Avant de partir ce matin de la Jumellière,
j'ai fait passer au fil de la baïonnette environ vingt individus tant
hommes que femmes, convaincus
d'avoir participé aux troubles qui ont eu lieu dans ce département. De tous ceux
qui composaient la municipalité, le maire seul est conservé, ayant été reconnu
citoyen.
En partant de la Jumelière, j'ai
dirigé une colonne sur le village de St-Lezin
, à laquelle j'ai attaché Crouzat. Je lui avais donné l’ordre de le livrer aux flammes et de passer au fil de la baïonnette tous les
habitants, ce qu'il m'a dit avoir
ponctuellement exécuté.”
le 25 janvier, Cordellier
écrit depuis Chemillé :
RJS : “Il est de mon devoir, citoyen général, de
t'informer de toutes mes découvertes."
” Tu trouveras ci-joint copie d’une lettre de la municipalité des Gardes, qui
vient de m'étre remise à l'instant ; dans ta sagesse tu ordonneras ce qui te
paraîtra convenable. Dans le moment où je t'écris, je fais incendier deux villages et quatre châteaux ; je donne le même avis au général (Crouzat)"
Louis Monnier, chef de la division de Montfaucon,
témoigne sur le massacre de la Jumellière,
du 25 janvier 1794 par Cordellier :
“A un
quart de lieue de la Jumellière,
j'aperçois, dans un coin du chemin, un monceau de victimes, amoncelées comme
une corde de bois, entre un chêne et un grand piquet. Il y en avait à la
hauteur d'un homme et plus de quinze pas de long, tète à pied. Ce spectacle
m’effraya, mais c’était comme rien. A cinquante pas plus loin, j'aperçois un
homme, dans le coin d'un champ de genêts, qui baissait la tête et la relevait ;
je crus que c'était l'ennemi qui était dans le champ de genêts... Ce malheureux
m'aperçut et se sauva.

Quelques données
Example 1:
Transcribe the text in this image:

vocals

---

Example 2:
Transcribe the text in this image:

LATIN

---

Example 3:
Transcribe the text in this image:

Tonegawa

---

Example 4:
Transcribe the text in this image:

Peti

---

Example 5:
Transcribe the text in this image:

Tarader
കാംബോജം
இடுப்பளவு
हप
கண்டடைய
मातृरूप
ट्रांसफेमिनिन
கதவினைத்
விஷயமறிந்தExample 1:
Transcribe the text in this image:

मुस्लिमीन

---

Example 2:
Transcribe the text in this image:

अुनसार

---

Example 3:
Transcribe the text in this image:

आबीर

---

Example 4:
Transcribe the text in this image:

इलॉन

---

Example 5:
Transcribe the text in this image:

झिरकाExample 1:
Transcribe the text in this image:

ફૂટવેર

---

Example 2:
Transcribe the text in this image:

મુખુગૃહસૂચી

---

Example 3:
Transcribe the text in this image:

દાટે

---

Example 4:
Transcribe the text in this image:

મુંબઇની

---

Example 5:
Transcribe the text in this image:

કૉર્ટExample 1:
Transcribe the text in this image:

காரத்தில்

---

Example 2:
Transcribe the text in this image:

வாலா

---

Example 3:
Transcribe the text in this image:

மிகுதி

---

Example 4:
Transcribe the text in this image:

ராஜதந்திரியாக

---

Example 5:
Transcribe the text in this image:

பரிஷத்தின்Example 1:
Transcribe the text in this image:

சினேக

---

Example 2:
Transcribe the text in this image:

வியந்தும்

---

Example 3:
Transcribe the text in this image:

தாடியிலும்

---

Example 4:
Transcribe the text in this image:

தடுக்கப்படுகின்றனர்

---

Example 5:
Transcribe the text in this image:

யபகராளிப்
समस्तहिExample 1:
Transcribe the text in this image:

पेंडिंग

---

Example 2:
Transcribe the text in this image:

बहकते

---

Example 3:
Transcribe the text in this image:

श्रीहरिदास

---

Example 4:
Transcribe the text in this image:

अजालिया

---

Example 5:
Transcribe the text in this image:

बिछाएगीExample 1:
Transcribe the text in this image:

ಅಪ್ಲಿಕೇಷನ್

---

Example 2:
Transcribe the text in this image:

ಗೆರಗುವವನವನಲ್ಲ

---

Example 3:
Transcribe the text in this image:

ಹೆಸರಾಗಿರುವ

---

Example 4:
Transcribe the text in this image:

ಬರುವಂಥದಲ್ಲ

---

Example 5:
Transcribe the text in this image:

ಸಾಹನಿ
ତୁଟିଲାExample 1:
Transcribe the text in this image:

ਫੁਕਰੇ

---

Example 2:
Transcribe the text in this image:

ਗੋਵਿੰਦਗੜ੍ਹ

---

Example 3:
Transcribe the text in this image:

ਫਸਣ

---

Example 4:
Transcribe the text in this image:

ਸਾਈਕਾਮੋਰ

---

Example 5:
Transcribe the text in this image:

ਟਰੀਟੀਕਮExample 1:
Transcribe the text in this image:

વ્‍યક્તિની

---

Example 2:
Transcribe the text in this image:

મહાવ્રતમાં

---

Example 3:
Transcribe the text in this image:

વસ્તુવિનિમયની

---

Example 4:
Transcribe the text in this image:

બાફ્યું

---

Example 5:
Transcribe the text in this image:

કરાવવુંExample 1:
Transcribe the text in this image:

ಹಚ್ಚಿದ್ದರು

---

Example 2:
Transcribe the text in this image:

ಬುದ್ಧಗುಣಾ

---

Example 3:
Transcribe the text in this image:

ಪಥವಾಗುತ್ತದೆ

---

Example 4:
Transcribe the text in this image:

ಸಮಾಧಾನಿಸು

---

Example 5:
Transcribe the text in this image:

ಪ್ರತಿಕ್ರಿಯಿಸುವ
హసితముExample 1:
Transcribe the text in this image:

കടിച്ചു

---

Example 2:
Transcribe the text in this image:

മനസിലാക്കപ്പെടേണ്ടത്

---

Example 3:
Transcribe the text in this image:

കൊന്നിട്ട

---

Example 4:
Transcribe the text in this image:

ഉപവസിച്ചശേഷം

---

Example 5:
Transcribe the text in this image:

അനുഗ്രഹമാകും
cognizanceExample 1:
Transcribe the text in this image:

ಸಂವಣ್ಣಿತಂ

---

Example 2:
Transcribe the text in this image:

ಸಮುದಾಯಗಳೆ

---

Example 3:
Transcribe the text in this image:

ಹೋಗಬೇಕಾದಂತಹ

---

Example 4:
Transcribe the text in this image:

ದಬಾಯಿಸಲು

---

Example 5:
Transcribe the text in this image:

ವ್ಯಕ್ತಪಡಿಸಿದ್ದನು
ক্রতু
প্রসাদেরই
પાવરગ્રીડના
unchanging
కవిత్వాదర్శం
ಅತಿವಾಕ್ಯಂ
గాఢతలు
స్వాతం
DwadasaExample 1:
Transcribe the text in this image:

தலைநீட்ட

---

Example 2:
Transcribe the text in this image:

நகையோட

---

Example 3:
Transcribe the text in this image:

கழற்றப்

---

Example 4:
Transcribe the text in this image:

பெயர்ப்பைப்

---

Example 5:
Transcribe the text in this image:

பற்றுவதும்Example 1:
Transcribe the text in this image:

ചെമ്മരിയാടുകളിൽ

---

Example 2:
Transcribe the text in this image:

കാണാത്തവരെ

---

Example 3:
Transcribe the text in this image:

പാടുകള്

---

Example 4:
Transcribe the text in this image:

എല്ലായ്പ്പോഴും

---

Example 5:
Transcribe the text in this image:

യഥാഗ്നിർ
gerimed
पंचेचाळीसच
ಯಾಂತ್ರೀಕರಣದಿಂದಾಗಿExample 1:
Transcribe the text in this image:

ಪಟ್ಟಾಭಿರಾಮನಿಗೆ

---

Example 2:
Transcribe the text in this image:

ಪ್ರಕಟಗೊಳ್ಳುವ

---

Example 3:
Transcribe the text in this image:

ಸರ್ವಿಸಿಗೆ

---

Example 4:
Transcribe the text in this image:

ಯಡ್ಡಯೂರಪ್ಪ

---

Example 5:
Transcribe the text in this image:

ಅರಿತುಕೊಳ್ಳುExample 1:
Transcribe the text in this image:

ÉNONCÉ DE L'EXERCICE:
Répondez aux questions suivantes d'après l'extrait du document.
(a) Combien d'individus l'auteur de la lettre du début dit-il avoir fait passer au fil de la baïonnette avant de partir de la Jumellière ?
(b) De quel lieu Cordellier écrit-il le 25 janvier ?
(c) À quelle distance de la Jumellière Louis Monnier aperçoit-il le monceau de victimes ?

RÉPONSE À L'EXERCICE:
(a) Environ vingt individus, tant hommes que femmes.
(b) De Chemillé.
(c) À un quart de lieue.